Governor Elect Steve Bullock has released his proposed state budget on the eve of the start of the Montana Legislature and his inauguration on Monday. The proposal makes modifications to the final budget submitted by outgoing Governor Brian Schweitzer, including what staff say is about $30 million dollars more in spending.
“Just like budgets that we come up with around the kitchen table, a state’s budget is truly a reflection of the values and the priorities of the people of Montana,” Governor-elect Steve Bullock said Friday after walking into the expansive rotunda of the Capitol Building, flanked by top-staffers handing out thin orange books.
The books contain highlights of the administration’s budget for the next two-year budget cycle. It will serve as a starting point for the State Legislature.

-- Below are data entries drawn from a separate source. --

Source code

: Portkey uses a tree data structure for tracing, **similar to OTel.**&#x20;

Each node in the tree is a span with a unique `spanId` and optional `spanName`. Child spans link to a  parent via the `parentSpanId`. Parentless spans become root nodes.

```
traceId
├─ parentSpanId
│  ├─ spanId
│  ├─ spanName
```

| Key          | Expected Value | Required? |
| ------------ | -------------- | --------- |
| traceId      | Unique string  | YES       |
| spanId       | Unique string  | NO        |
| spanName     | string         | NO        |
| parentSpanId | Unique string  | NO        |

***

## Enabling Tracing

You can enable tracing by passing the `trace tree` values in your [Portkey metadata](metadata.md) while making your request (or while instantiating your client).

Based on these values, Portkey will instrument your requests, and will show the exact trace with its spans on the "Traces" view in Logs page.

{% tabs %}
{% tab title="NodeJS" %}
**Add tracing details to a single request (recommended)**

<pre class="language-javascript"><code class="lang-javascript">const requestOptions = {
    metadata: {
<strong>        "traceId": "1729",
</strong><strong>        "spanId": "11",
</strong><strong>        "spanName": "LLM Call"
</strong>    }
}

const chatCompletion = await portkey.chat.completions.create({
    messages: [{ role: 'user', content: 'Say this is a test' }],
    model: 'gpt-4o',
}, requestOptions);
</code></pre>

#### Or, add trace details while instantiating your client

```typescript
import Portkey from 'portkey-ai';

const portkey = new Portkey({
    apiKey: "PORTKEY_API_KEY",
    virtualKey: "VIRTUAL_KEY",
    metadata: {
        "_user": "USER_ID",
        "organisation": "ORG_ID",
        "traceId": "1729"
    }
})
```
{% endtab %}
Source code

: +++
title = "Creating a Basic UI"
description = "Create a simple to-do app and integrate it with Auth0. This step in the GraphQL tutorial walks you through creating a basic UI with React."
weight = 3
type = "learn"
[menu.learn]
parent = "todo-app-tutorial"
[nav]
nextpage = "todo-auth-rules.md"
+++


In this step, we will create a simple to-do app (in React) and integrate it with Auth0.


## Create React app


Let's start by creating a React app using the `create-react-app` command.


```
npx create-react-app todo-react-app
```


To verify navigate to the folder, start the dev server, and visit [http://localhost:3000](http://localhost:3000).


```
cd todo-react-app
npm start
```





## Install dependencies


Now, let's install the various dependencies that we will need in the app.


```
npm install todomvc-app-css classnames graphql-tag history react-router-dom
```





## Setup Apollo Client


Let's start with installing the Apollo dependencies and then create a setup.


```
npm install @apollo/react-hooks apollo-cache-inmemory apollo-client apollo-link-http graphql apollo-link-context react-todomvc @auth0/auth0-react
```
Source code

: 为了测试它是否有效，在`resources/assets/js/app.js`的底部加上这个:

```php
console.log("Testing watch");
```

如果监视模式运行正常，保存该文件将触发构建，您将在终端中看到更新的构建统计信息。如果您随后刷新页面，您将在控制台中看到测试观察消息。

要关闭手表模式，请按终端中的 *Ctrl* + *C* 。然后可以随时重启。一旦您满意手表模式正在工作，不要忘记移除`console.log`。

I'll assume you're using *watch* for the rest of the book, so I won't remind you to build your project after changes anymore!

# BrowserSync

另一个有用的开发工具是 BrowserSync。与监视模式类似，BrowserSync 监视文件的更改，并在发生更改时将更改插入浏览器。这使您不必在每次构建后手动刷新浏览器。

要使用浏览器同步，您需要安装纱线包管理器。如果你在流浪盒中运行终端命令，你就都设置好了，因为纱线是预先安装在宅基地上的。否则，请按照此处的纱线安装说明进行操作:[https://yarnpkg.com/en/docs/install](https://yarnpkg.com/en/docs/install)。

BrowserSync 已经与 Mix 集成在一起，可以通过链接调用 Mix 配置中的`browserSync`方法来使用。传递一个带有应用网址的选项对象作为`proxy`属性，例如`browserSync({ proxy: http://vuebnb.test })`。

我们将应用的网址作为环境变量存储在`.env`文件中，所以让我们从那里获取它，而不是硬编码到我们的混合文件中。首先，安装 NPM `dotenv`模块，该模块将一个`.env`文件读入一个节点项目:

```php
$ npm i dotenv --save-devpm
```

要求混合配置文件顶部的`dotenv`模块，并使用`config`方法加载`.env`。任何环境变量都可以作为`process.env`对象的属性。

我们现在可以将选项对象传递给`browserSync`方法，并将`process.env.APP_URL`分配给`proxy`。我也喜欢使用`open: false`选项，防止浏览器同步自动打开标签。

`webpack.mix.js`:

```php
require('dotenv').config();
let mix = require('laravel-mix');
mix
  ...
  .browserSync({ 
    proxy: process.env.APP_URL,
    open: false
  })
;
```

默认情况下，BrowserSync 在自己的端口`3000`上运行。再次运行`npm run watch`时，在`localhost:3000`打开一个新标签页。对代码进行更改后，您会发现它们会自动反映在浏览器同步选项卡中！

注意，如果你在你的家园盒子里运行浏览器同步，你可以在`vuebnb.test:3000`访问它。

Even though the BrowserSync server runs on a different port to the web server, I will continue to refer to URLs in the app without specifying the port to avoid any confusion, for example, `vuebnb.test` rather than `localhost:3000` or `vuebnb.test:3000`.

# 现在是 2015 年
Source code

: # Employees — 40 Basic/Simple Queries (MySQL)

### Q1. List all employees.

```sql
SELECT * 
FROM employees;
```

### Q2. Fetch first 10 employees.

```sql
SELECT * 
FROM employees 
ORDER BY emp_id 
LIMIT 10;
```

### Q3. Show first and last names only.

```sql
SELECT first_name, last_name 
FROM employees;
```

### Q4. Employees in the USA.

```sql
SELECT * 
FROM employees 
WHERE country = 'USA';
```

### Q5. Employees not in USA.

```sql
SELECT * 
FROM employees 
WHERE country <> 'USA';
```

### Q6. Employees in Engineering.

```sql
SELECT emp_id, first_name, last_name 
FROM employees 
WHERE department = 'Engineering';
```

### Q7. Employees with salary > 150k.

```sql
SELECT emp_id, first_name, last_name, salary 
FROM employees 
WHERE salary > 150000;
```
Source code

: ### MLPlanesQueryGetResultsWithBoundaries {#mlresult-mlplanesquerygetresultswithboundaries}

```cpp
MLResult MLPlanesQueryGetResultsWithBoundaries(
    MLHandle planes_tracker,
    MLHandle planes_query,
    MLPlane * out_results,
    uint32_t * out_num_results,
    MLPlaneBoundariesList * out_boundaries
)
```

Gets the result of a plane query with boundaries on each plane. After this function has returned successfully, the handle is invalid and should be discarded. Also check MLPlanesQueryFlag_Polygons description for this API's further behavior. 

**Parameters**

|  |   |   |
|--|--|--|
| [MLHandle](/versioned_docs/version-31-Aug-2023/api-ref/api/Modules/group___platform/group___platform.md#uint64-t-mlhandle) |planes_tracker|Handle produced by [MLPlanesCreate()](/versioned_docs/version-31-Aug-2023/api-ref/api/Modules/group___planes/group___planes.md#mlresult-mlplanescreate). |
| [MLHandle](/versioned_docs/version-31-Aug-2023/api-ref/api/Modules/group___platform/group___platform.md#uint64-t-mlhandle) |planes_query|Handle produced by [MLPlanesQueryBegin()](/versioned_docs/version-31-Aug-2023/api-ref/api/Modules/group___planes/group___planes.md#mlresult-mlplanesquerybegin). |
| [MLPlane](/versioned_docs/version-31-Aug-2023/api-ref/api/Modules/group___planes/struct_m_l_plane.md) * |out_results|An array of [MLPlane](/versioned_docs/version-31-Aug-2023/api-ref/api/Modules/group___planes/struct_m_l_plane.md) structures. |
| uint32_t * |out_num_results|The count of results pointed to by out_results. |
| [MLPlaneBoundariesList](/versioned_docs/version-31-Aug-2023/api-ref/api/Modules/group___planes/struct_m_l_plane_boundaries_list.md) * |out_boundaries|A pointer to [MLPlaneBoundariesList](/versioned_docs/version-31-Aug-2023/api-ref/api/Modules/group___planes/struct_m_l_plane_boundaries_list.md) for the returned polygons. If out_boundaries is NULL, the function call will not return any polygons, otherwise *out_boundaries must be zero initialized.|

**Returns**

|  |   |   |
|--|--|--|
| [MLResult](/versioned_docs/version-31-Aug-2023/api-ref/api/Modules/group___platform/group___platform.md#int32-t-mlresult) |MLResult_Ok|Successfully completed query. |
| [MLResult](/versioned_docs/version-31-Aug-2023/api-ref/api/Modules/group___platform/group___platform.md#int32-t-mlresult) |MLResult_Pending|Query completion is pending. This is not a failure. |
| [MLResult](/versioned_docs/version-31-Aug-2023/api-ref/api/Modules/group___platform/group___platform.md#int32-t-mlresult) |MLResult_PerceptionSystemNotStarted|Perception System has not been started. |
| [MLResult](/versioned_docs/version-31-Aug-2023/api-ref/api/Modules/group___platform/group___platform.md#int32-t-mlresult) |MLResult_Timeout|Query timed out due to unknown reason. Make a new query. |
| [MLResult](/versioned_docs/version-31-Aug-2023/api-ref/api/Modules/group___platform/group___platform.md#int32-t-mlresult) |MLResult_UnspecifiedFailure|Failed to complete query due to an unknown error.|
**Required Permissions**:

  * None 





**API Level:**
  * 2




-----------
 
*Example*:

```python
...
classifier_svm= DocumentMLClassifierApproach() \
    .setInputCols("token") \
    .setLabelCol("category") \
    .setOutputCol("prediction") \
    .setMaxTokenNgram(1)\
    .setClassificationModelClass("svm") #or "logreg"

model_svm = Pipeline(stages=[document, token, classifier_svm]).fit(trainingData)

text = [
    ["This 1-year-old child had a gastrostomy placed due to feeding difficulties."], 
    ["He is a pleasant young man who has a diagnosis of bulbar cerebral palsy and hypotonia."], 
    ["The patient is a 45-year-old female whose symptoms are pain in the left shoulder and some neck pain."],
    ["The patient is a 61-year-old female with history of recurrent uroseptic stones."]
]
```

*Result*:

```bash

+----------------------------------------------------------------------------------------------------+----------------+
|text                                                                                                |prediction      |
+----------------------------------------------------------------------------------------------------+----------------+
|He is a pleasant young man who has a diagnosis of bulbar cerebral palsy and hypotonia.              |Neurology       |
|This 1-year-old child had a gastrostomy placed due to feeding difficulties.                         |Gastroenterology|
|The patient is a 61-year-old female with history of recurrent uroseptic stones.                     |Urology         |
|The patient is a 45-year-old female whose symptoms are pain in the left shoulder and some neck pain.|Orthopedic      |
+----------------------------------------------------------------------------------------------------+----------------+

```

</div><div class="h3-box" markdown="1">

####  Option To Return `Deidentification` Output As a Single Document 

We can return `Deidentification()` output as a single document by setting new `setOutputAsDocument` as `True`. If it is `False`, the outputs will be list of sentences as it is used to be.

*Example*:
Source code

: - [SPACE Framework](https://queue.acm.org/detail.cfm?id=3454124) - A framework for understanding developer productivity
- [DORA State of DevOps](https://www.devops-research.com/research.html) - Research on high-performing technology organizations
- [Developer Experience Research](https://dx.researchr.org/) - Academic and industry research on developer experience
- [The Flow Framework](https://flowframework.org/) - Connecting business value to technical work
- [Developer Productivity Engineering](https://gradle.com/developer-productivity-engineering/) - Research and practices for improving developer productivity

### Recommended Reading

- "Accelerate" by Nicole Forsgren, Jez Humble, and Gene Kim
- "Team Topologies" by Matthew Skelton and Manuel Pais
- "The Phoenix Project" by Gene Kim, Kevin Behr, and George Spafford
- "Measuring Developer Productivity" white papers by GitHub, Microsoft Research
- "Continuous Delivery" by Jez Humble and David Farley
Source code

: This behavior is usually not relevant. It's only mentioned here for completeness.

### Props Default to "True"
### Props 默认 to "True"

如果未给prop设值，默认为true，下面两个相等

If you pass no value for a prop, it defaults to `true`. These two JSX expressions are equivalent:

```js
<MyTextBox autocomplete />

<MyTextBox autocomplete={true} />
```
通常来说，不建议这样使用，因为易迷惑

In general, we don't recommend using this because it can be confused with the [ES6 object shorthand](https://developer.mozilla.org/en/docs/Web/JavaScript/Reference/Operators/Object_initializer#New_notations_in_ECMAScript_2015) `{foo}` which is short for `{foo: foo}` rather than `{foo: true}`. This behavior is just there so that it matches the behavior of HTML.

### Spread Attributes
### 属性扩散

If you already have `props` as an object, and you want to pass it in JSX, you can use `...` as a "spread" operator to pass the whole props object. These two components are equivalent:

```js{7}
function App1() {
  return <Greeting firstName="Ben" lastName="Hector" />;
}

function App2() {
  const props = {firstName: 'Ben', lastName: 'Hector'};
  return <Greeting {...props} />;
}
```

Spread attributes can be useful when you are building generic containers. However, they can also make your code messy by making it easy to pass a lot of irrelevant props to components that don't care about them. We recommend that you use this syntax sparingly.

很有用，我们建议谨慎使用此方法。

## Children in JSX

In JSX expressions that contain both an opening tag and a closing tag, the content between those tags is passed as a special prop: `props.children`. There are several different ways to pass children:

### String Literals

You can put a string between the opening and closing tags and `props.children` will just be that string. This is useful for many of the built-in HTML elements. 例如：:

“Healthier Montanans will contribute to a healthy Montana economy,” Bullock said, announcing for the first time through the budget that he will support the optional Medicaid Expansion provision in the federal Affordable Care Act. “To prevent those cost shifts, to insure Montanans, to reduce losses to healthcare providers and to utilize federal funds which without Legislative Action will simply revert to other states.”
Medicaid Expansion is part of a wider initiative Bullock calls Access Health Montana. It also includes a proposal to expand opportunities for medical students and a two percent rate increase to healthcare providers.
The Bullock budget includes more education spending than Governor Schweitzer’s budget while keeping in Schweitzer’s tuition freeze at state colleges and Universities.
“We’ve proposed to fix the pension system,” Bullock said. The state’s two biggest employee retirement programs have large budget shortfalls, amounting to about $3 billion dollars over the next 30 years. Fixing the pensions has long been labeled a top priority for this upcoming Legislative Session. Governor-Elect Bullock’s pension fix proposal closely follows that of Governor Brian Schweitzer.
It calls for higher contributions from public employees, their employers, and an infusion of revenue from natural resource development. Local governments have been skeptical of the proposal, saying it could lead to a forced increase e in property taxes. But Bullock says since election day he has earned their favor.
“I’m happy to announce the Montana Association of Counties and the Montana League of Cities and Towns will join my administration… in putting forward a solution to the public employee retirement system that I think we can all support,” Bullock said.
Republican Speaker of the House Mark Blasdel is not ready to go that far.
“I think it’s a step in the process,” he said. Blasdel and lawmakers received the proposed budget at the same time as the press this morning.
“I’ve just briefly gotten to look at it, we welcome the Governor’s ideas,” Blasdel said.
He stopped short of outright endorsing or opposing priorities in the budget. Yet, he says Republicans support a form of permanent property tax relief rather than the one-time $400 dollar property tax refund present in the Bullock budget.
“If you look over the last few bienniums there’s been a surplus in most of them which means the taxpayers have over-performed,” Blasdel said.
Republican leadership has also been cold to the idea of Medicaid Expansion, not wanting to rely on the large financial support provided from the federal government. But leaders say they are still optimistic they will find common ground.
Blasdel says he needs to be a little vague in responding to the budget, considering the amount of discussion yet to come.
“Well absolutely,” he said. “I think every session takes on a life of its own. What may be the major issues at the beginning don’t always end up being the final issues at the end.”
Blasdel says he hopes this Legislative Session, and the Republican caucus remains focused.
“Focus on bills that you think the Governor can sign, work with people that you may have not worked with in the past, to see if there’s some kind of compromise without compromising your values as well,” he said.
That search for compromise begins Monday, when the 63rd Montana Legislature convenes.